Vienna: impero, dinastia e sogno: la città dei sogni
Nel 1814 Vienna è il centro del mondo, perché sede del congresso che deve ristabilire l’ordine nell’Europa post napoleonica. Accanto al frenetico lavoro della diplomazia, la città vive il fermento delle idee, che annunciano la restaurazione dell’Ancient Regime. Sono gli eventi al centro dell’ultimo episodio della serie “Vienna: impero, dinastia e sogno”, in onda lunedì 26 ottobre alle 20.30 su Rai5. Nei decenni che seguono, gli Asburgo restano signori e padroni della città e dell’impero, ma subiscono attacchi e attentati, che ne determineranno la fine. Ciononostante, Vienna conosce nuovo splendore; dai diversi paesi dell’impero arrivano in città pensatori e artisti, che la trasformano in un singolare crogiuolo di creatività. Ma accanto a Sigmund Freud, Arnold Schönberg, Egon Schiele e Gustav Klimt, per le strade di Vienna passeggiano anche Iosif Vissarionovič Stalin e Adolf Hitler.

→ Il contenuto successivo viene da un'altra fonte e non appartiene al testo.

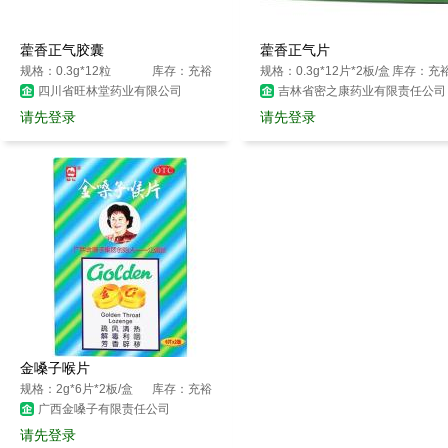
藿香正气胶囊
藿香正气片
规格：0.3g*12粒
库存：充裕
规格：0.3g*12片*2板/盒
库存：充
四川省旺林堂药业有限公司
吉林省密之康药业有限责任公司
请先登录
请先登录
金嗓子喉片
规格：2g*6片*2板/盒
库存：充裕
广西金嗓子有限责任公司
请先登录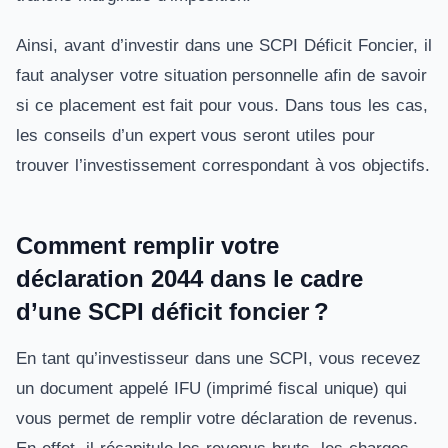
Ainsi, avant d’investir dans une SCPI Déficit Foncier, il
faut analyser votre situation personnelle afin de savoir
si ce placement est fait pour vous. Dans tous les cas,
les conseils d’un expert vous seront utiles pour
trouver l’investissement correspondant à vos objectifs.
Comment remplir votre
déclaration 2044 dans le cadre
d’une SCPI déficit foncier ?
En tant qu’investisseur dans une SCPI, vous recevez
un document appelé IFU (imprimé fiscal unique) qui
vous permet de remplir votre déclaration de revenus.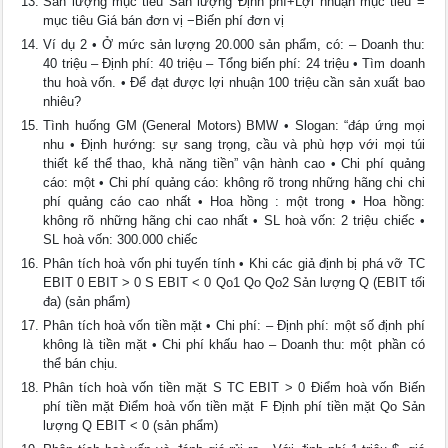
Sản lượng mục tiêu Sản lượng Định phí+Lợi nhuận mục tiêu =
mục tiêu Giá bán đơn vị −Biến phí đơn vị
Ví dụ 2 • Ở mức sản lượng 20.000 sản phẩm, có: – Doanh thu:
40 triệu – Định phí: 40 triệu – Tổng biến phí: 24 triệu • Tìm doanh
thu hoà vốn. • Để đạt được lợi nhuận 100 triệu cần sản xuất bao
nhiêu?
Tình huống GM (General Motors) BMW • Slogan: “đáp ứng mọi
nhu • Định hướng: sự sang trọng, cầu và phù hợp với mọi túi
thiết kế thể thao, khả năng tiền” vận hành cao • Chi phí quảng
cáo: một • Chi phí quảng cáo: không rõ trong những hãng chi chi
phí quảng cáo cao nhất • Hoa hồng : một trong • Hoa hồng:
không rõ những hãng chi cao nhất • SL hoà vốn: 2 triệu chiếc •
SL hoà vốn: 300.000 chiếc
Phân tích hoà vốn phi tuyến tính • Khi các giả định bị phá vỡ TC
EBIT 0 EBIT > 0 S EBIT < 0 Qo1 Qo Qo2 Sản lượng Q (EBIT tối
đa) (sản phẩm)
Phân tích hoà vốn tiền mặt • Chi phí: – Định phí: một số định phí
không là tiền mặt • Chi phí khấu hao – Doanh thu: một phần có
thể bán chịu.
Phân tích hoà vốn tiền mặt S TC EBIT > 0 Điểm hoà vốn Biến
phí tiền mặt Điểm hoà vốn tiền mặt F Định phí tiền mặt Qo Sản
lượng Q EBIT < 0 (sản phẩm)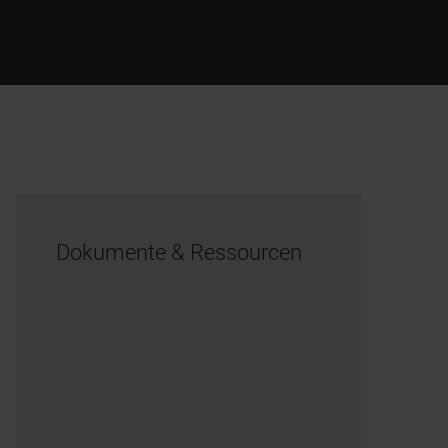
Dokumente & Ressourcen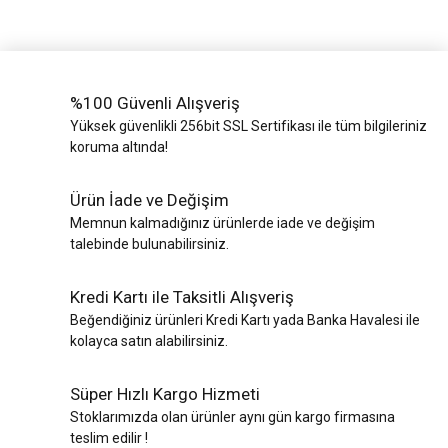
%100 Güvenli Alışveriş
Yüksek güvenlikli 256bit SSL Sertifikası ile tüm bilgileriniz
koruma altında!
Ürün İade ve Değişim
Memnun kalmadığınız ürünlerde iade ve değişim
talebinde bulunabilirsiniz.
Kredi Kartı ile Taksitli Alışveriş
Beğendiğiniz ürünleri Kredi Kartı yada Banka Havalesi ile
kolayca satın alabilirsiniz.
Süper Hızlı Kargo Hizmeti
Stoklarımızda olan ürünler aynı gün kargo firmasına
teslim edilir !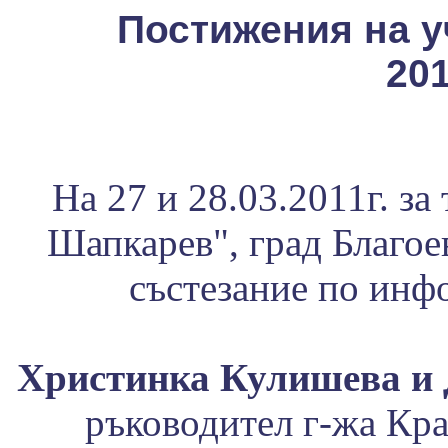
Постижения на у
201
На 27 и 28.03.2011г. за
Шапкарев", град Благое
състезание по инф
Христинка Кулишева и 
ръководител г-жа Кр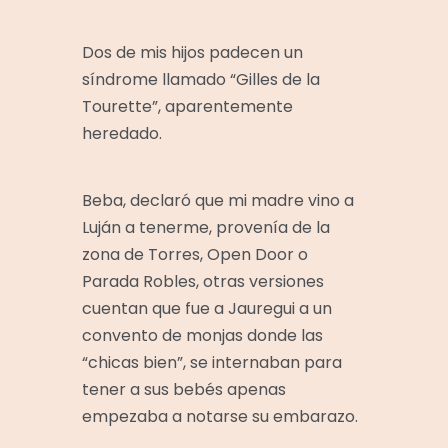
Dos de mis hijos padecen un
síndrome llamado “Gilles de la
Tourette”, aparentemente
heredado.
Beba, declaró que mi madre vino a
Luján a tenerme, provenía de la
zona de Torres, Open Door o
Parada Robles, otras versiones
cuentan que fue a Jauregui a un
convento de monjas donde las
“chicas bien”, se internaban para
tener a sus bebés apenas
empezaba a notarse su embarazo.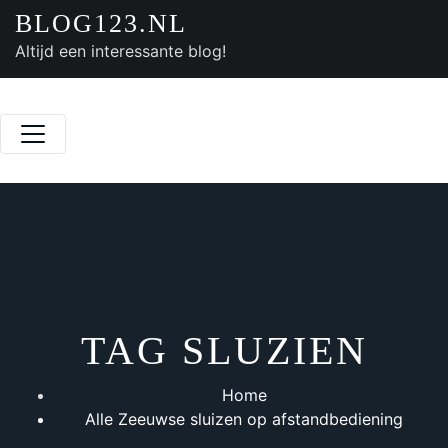
Doorgaan
BLOG123.NL
naar
Altijd een interessante blog!
inhoud
TAG SLUZIEN
Home
Alle Zeeuwse sluizen op afstandbediening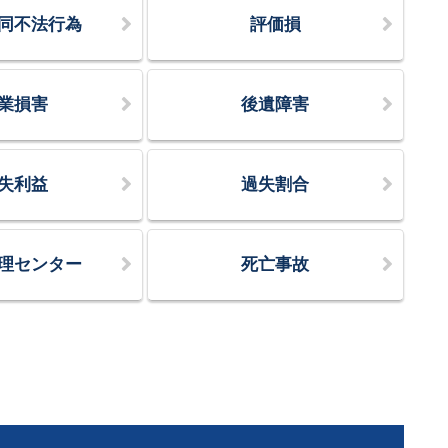
同不法行為
評価損
業損害
後遺障害
失利益
過失割合
理センター
死亡事故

“Cronache dall’impero”: le donne di Augusto, il fallimento di un patriarca
Due secoli di storia di Roma raccontati attraverso i pensieri e le emozioni che hanno determinato i destini dei grandi imperatori, dalla sobrietà ambigua di Augusto all’ascesa dei Flavi, dalla gloria di Traiano allo scatenato Elagabalo, passando dal doppio volto di Adriano, dall’ambizione di Agrippina, dalla complessità di Tiberio e dai dubbi di Marco Aurelio. Li ricostruisce, scandagliando le fonti antiche ed esplorando i luoghi dell’azione, Cristoforo Gorno nella nuova serie di Rai Cultura in otto puntate “Cronache dall’Impero”, in onda in prima visione da lunedì 26 ottobre alle 21.10, su Rai Storia. Si comincia con Augusto. La sua grandezza politica è indiscutibile, ma la sua storia familiare, piena di scandali, intrighi e morti sospette, dipinge un ritratto diverso e più fosco del primo imperatore. Visitando l’Ara Pacis, la casa di Augusto e quella di sua moglie Livia, emerge il fallimento di un patriarca.

La croce e la spada racconta Santa Caterina da Siena 
Caterina nasce a Siena nel 1347, ventitreesima figlia di un tintore. Fin da piccola decide di non sposarsi e vive in una piccola cella che si ricava in casa, vestendo la tunica bianca e il mantello nero dei domenicani. Passa la vita dedicandosi attivamente alle opere di carità, curando i malati e i lebbrosi e assistendo i condannati a morte. Secondo la tradizione, muore a Roma a trentatré anni, nel 1380, sfinita dalle troppe penitenze. Viene canonizzata da un papa di Siena, Pio II, nel 1461. A lei e ai suoi luoghi di culto è dedicato l’appuntamento con “La croce e la spada”, in onda lunedì 26 ottobre alle 22.15 su Rai Storia. In primo piano l’imponente basilica di San Domenico, una costruzione in stile gotico iniziata nel XIII secolo, molto frequentata da Caterina durante la sua vita. All’interno della struttura è conservata la Sacra Testa di Santa Caterina, collocata su un altare marmoreo dello scultore Giovanni di Stefano. Sono, inoltre presenti capolavori pittorici del Sodoma, come “L’estasi di Santa Caterina” e “Santa Caterina cade tramortita dopo aver ricevuto le stimmate“. Oltre alla basilica, nella città di Siena è presente la Casa Santuario di Santa Caterina. Al di là del porticato c’è una celletta, dove sono custoditi oggetti legati alla Santa: il bastone usato per sorreggersi, la boccetta nella quale metteva gli aromi per alleviare i dolori dei malati e la borsa in seta che contenne la sua testa quando fu staccata dal corpo sepolto a Roma e trasportata a Siena. Notevole è inoltre l’Oratorio del Crocifisso, costruito nel 1623 sull’orto della famiglia di Caterina per custodire il crocefisso che secondo al tradizione le procurò le stimmate. Sono importanti anche le preziose ceramiche: vasi di porcellana stupendamente decorati, usati per contenere l’olio della lampada votiva, offerti in occasione delle Festa che ogni anno viene celebrata a Siena in onore di Santa Caterina. Ma tracce della vita della Santa sono presenti in tutta la città.